» **The task**: The listing below holds a line with "List each element's type and" and a later line with "Document page, 1500x844 pixels.". Write out those two lines and every line between them, exactly, and nothing else.

::::

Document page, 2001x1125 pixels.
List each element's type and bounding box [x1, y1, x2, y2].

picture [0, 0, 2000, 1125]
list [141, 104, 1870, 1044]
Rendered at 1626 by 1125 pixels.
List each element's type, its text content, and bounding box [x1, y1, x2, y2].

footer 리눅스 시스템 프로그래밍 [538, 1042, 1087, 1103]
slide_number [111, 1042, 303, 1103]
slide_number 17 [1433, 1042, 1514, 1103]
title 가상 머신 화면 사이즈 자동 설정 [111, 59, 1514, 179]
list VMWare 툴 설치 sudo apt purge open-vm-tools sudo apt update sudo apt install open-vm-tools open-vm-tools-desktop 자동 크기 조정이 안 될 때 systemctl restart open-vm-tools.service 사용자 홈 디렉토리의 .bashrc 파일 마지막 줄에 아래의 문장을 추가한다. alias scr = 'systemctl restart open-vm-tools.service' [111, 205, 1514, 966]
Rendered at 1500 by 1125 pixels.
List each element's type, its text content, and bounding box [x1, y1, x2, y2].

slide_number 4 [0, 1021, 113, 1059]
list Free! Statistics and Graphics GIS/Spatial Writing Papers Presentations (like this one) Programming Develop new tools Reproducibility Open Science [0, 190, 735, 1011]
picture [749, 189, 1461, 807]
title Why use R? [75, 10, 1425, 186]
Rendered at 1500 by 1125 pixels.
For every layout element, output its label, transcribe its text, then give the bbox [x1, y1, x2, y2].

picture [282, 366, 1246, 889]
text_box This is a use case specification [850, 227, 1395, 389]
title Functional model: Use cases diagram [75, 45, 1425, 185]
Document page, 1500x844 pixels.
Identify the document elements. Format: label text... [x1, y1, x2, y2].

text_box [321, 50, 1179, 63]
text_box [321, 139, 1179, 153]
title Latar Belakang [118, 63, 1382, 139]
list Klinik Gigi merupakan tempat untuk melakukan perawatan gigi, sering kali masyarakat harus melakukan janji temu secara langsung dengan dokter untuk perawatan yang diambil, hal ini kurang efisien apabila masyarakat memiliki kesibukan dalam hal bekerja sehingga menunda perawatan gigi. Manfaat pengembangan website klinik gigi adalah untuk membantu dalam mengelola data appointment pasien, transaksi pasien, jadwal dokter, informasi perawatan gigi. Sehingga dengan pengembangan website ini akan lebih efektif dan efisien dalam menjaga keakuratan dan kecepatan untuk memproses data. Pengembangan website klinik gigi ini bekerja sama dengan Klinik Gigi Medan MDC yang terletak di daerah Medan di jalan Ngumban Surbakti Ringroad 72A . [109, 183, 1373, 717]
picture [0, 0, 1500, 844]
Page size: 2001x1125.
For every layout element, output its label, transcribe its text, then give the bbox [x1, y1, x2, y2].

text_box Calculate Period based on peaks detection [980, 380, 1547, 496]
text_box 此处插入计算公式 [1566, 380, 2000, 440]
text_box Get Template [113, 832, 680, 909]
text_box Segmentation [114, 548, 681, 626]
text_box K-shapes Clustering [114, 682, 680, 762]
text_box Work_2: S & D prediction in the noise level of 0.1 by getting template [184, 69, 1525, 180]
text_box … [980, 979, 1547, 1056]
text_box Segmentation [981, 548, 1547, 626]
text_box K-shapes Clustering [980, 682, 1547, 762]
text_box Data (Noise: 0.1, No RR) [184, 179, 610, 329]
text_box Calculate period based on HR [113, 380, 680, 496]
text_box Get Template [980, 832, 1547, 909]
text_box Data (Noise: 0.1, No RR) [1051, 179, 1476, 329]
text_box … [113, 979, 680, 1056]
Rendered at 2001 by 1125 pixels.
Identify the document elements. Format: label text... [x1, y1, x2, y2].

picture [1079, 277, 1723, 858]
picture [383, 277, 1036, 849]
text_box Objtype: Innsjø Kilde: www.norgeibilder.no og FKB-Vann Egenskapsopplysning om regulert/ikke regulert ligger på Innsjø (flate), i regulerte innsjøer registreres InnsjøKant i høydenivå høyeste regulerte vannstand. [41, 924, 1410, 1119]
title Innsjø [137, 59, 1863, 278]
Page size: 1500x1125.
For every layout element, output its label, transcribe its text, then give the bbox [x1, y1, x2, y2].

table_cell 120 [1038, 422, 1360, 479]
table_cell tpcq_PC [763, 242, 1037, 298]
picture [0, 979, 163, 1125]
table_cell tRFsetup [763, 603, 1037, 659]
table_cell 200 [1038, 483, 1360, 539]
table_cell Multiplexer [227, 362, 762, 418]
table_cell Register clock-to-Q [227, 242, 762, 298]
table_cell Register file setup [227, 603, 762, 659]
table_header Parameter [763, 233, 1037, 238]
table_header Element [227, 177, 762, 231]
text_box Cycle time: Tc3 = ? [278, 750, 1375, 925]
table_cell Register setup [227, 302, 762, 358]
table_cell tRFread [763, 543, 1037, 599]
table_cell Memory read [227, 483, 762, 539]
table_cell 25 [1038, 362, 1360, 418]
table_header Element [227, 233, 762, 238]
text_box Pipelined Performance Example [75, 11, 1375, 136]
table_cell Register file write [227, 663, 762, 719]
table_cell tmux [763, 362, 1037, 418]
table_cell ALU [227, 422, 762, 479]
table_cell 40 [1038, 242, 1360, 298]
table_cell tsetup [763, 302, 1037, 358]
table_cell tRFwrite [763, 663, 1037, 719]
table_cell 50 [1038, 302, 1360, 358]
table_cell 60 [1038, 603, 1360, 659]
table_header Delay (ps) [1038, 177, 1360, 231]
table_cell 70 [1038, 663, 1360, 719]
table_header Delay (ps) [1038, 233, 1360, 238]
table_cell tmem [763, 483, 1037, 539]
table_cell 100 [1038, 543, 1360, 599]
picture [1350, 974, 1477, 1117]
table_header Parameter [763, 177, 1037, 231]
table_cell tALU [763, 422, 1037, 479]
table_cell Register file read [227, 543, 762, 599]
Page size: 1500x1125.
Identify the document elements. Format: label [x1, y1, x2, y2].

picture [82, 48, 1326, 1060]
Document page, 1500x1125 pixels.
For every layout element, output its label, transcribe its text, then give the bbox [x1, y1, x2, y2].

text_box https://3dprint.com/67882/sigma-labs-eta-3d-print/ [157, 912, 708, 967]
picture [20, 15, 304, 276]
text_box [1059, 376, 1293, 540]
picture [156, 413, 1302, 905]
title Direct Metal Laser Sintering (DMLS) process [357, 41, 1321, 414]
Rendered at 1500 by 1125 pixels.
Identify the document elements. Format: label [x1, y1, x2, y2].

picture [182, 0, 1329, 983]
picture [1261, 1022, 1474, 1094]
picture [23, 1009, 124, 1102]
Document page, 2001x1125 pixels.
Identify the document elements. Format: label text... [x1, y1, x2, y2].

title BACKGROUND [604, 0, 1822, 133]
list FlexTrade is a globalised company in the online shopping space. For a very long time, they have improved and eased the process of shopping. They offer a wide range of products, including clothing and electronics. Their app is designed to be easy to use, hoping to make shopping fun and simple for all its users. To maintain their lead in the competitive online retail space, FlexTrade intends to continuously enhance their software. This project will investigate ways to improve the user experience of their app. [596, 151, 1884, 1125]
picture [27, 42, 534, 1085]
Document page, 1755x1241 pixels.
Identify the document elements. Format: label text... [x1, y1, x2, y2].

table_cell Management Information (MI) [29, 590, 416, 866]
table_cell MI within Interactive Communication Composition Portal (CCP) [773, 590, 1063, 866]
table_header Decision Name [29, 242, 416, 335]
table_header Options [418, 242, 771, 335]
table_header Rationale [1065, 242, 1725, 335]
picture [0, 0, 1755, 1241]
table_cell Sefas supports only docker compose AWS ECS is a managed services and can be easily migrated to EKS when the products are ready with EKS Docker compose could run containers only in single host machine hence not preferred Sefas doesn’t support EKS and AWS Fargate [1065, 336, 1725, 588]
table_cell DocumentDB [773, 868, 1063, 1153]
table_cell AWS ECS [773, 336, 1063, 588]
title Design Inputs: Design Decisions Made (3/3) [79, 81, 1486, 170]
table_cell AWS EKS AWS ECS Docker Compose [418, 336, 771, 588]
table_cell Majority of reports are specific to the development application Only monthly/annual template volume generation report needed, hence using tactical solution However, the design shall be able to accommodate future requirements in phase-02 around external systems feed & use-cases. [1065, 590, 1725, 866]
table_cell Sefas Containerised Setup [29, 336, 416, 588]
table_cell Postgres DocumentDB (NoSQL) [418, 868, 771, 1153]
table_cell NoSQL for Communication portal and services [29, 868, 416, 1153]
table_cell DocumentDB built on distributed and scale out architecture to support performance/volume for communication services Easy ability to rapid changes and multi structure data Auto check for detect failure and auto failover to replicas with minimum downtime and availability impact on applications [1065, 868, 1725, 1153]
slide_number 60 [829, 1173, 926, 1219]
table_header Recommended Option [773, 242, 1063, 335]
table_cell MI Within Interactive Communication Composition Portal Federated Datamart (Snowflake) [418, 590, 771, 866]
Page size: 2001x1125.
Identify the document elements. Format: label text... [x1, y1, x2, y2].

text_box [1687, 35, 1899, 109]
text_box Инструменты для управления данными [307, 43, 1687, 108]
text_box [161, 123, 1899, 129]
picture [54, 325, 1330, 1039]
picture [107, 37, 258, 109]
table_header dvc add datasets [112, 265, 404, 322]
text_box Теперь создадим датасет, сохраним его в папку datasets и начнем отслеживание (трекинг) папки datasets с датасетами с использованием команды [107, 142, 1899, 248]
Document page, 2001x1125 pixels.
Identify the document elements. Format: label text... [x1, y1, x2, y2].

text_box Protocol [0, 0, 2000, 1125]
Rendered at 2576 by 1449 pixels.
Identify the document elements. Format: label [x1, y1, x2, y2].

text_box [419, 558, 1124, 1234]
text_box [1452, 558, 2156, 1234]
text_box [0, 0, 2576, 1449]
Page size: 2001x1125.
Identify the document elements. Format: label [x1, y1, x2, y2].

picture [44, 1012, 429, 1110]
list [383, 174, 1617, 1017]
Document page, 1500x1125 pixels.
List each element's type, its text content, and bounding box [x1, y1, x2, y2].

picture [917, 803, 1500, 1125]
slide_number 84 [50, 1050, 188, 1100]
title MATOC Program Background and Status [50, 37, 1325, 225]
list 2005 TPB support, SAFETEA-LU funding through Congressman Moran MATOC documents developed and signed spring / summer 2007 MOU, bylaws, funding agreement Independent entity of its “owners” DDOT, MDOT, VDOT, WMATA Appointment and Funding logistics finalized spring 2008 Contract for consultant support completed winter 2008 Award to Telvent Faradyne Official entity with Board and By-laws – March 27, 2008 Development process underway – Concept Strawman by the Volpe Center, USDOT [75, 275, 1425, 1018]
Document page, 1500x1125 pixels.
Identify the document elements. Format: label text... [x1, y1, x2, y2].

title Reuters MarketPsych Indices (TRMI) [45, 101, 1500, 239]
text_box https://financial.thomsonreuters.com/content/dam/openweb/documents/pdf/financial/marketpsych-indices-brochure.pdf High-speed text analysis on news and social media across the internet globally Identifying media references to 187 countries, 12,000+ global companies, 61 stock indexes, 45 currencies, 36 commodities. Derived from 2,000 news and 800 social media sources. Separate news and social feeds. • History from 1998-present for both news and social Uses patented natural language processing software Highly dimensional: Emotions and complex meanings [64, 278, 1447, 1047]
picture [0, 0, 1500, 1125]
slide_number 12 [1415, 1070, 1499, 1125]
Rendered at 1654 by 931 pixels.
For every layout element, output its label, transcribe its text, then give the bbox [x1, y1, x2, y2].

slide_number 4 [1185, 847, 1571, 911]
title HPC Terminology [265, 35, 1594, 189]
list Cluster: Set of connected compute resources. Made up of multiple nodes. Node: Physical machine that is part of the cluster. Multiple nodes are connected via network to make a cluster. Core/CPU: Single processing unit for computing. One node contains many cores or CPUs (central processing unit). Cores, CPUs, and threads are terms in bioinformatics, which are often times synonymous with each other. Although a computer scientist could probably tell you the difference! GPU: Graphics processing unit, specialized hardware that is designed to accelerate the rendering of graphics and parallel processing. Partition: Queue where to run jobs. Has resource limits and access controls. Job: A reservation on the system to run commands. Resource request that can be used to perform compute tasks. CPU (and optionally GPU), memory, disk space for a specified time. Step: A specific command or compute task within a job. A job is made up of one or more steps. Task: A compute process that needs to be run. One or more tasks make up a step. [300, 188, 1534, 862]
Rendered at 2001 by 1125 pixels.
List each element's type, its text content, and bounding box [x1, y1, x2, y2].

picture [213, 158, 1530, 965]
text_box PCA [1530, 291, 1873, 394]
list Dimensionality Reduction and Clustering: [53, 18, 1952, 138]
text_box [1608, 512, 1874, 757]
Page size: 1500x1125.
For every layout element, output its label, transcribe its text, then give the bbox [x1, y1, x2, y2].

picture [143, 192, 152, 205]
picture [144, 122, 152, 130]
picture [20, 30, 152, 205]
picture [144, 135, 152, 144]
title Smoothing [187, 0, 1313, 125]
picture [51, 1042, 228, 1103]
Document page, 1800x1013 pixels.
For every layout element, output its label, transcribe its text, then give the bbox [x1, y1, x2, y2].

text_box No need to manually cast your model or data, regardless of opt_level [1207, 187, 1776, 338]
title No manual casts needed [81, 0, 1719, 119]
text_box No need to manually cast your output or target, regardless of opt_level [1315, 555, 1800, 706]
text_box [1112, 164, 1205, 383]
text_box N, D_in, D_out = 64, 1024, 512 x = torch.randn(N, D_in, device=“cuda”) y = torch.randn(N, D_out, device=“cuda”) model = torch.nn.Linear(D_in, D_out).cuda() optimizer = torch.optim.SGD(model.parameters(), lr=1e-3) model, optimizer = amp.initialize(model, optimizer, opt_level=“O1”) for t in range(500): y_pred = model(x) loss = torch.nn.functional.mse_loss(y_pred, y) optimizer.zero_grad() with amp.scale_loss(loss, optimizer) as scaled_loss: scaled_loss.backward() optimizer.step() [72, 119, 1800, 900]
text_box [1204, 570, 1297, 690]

::::

» **Final answer**:
List each element's type and bounding box [x1, y1, x2, y2].

picture [0, 0, 2000, 1125]
list [141, 104, 1870, 1044]
Rendered at 1626 by 1125 pixels.
List each element's type, its text content, and bounding box [x1, y1, x2, y2].

footer 리눅스 시스템 프로그래밍 [538, 1042, 1087, 1103]
slide_number [111, 1042, 303, 1103]
slide_number 17 [1433, 1042, 1514, 1103]
title 가상 머신 화면 사이즈 자동 설정 [111, 59, 1514, 179]
list VMWare 툴 설치 sudo apt purge open-vm-tools sudo apt update sudo apt install open-vm-tools open-vm-tools-desktop 자동 크기 조정이 안 될 때 systemctl restart open-vm-tools.service 사용자 홈 디렉토리의 .bashrc 파일 마지막 줄에 아래의 문장을 추가한다. alias scr = 'systemctl restart open-vm-tools.service' [111, 205, 1514, 966]
Rendered at 1500 by 1125 pixels.
List each element's type, its text content, and bounding box [x1, y1, x2, y2].

slide_number 4 [0, 1021, 113, 1059]
list Free! Statistics and Graphics GIS/Spatial Writing Papers Presentations (like this one) Programming Develop new tools Reproducibility Open Science [0, 190, 735, 1011]
picture [749, 189, 1461, 807]
title Why use R? [75, 10, 1425, 186]
Rendered at 1500 by 1125 pixels.
For every layout element, output its label, transcribe its text, then give the bbox [x1, y1, x2, y2].

picture [282, 366, 1246, 889]
text_box This is a use case specification [850, 227, 1395, 389]
title Functional model: Use cases diagram [75, 45, 1425, 185]
Document page, 1500x844 pixels.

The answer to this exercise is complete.